Aim of the exercise: Could you pick up the piece on genomic data research and carry it on from its last heading, about costs versus privacy?

Extract to read:
########################################

“Know thyself”, a Delphic maxim says. In the 2.5 millennia since this maxim was first recorded, popular ideas around self-knowledge have shifted dramatically. Where once we may have consulted an oracle, we now take personality tests online, track our steps, calculate our calorie intake. In the era of data, the potential for “self knowledge” is vast. But sending your saliva sample to a genomics company is like speaking to an oracle once more. Our genes allow us to peer into our past, and make predictions about our future health, and which treatments we’ll respond best to.
Genomic data research is still in its infancy, relatively speaking- and there are still major questions that need to be answered before this field can reach maturation.
What is the Current State of Play in Genomics Research?
After the completion of the Human Genome project, the thirteen-year long public research to decode the genes of humanity, in 2003, startups have popped up who analyse the DNA of customers. Initially, many of the tests of these companies were a fun curiosity, allowing users to discover their genetic makeup and ethnicities.
Such kits only scraped the surface of what genomic sequencing was capable of. We can foresee a future where our genomes are used to identify which diseases we have a particularly high risk of contracting, and even to personalise treatment plans and medication.
However, we are not there yet. Genomics is still in its nascency, and much more diverse DNA-sets need to be researched before healthcare can be revolutionised. There’s also several significant obstacles to widespread genomic data adoption.
Costs vs. Privacy: How Do We Make Genome Sequencing Widely Available Without Compromising on Security?

########################################

Data records:
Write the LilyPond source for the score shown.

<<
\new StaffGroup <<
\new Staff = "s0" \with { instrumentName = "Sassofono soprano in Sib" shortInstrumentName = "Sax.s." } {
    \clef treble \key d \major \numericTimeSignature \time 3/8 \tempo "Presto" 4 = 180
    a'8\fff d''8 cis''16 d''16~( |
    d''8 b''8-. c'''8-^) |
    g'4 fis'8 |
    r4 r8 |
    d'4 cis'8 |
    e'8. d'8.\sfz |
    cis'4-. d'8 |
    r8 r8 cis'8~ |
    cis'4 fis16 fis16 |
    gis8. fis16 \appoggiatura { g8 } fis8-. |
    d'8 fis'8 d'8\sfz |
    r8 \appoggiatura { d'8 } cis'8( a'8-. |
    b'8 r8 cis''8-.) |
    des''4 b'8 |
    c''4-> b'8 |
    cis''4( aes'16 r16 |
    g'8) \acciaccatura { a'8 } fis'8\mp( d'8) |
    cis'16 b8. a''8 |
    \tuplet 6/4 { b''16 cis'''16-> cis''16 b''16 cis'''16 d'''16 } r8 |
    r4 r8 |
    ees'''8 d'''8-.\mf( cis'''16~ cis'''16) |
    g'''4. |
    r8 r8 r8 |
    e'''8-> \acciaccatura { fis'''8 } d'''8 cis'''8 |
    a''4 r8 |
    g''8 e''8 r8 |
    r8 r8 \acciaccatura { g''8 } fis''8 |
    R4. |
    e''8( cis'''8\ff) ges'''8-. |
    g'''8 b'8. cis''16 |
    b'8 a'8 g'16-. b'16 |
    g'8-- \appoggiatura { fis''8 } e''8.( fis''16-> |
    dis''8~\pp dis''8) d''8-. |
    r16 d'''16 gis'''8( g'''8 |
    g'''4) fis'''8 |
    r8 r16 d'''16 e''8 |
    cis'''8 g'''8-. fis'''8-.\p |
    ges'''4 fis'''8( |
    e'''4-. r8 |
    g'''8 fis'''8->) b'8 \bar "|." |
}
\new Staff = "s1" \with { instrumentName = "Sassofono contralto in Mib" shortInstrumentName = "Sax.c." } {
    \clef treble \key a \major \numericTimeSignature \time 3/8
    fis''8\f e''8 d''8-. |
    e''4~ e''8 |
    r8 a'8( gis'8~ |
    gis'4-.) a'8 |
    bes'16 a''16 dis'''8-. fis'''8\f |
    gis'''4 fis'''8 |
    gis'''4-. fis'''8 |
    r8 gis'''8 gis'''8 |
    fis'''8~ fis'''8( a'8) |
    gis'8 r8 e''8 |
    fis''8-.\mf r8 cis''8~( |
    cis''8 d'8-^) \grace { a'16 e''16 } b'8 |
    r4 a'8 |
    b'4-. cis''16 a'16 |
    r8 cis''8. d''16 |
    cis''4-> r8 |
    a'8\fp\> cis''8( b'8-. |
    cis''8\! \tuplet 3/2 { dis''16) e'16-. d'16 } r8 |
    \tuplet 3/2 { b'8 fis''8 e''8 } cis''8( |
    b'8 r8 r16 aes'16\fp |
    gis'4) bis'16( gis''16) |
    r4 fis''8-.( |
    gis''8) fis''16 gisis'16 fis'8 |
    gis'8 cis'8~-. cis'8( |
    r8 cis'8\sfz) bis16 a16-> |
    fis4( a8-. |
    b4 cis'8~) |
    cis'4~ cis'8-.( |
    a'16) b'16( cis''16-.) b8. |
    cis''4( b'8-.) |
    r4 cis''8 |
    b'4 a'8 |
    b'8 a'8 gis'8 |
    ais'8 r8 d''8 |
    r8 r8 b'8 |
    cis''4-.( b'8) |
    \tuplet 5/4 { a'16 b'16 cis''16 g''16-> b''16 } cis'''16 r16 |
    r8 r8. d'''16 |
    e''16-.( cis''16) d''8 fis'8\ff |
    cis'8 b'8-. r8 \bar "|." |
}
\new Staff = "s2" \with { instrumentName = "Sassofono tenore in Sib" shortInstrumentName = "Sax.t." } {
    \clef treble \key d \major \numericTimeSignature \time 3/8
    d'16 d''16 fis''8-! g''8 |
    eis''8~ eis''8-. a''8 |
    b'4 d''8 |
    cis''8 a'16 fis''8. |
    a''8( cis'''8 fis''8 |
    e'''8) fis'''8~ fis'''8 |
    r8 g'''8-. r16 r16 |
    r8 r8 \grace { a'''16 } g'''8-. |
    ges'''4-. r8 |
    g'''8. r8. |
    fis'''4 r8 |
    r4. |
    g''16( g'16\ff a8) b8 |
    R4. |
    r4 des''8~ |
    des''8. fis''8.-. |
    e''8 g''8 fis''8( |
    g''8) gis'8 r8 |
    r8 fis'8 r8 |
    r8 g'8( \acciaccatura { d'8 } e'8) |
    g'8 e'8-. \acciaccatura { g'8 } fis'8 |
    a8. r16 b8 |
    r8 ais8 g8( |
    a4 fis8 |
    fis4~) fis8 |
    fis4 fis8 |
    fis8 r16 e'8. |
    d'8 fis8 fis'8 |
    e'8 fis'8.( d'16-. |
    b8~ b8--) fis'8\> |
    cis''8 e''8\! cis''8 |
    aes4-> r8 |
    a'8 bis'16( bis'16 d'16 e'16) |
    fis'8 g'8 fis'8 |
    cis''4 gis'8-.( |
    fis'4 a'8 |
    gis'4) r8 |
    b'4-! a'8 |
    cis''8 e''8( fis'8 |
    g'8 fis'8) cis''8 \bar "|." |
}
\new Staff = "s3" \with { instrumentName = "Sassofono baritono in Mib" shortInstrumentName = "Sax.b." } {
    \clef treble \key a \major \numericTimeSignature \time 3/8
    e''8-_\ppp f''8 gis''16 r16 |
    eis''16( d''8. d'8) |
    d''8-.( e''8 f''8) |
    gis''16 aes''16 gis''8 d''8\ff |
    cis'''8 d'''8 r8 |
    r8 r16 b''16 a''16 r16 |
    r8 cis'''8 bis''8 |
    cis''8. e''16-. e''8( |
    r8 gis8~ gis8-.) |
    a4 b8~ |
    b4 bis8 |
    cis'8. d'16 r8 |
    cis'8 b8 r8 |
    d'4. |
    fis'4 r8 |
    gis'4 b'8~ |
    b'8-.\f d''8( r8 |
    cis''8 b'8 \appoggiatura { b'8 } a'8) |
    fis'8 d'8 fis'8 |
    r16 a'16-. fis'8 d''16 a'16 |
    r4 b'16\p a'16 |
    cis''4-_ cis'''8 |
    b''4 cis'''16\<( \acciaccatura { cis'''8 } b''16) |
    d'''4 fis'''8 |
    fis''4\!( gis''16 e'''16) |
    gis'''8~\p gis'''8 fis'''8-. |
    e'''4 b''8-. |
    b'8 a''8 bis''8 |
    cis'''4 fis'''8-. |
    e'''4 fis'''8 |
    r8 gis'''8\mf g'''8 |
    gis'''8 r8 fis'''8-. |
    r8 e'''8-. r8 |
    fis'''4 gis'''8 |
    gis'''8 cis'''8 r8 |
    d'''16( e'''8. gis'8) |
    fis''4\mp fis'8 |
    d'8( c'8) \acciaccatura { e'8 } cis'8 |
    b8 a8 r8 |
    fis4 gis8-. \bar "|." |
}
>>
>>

########################################

Output below:
Perhaps the most obvious barrier to widespread use of genomic data is cost. Initially, genome sequencing cost over $100 million per genome. To circumvent this, startups just looked at part of the genes. This is method, genotyping, is limited and often inaccurate. People who would want to find their roots, got answers as vague as ‘somewhere in Asia’, or were told they could have a grandparent from the other side of the world, when in fact that wasn’t the case. “It is like reading one letter from each chapter and then making a conclusion about the book,” says co-founder Dennis Grishin of Nebula Genomics.
Companies have emerged which allow for full genome sequencing for around $1,000- but this cost is still prohibitive for most people. Nebula Genomics came up with a new model to drive down costs without driving up prices: let researchers pay for the sequencing, in return for data cess. Users can see requests from researchers who want to use their data and grant them permission. In exchange the users get tokens which they can use to access extra tests, and discover more about their genome.
Are the Privacy Scares Real?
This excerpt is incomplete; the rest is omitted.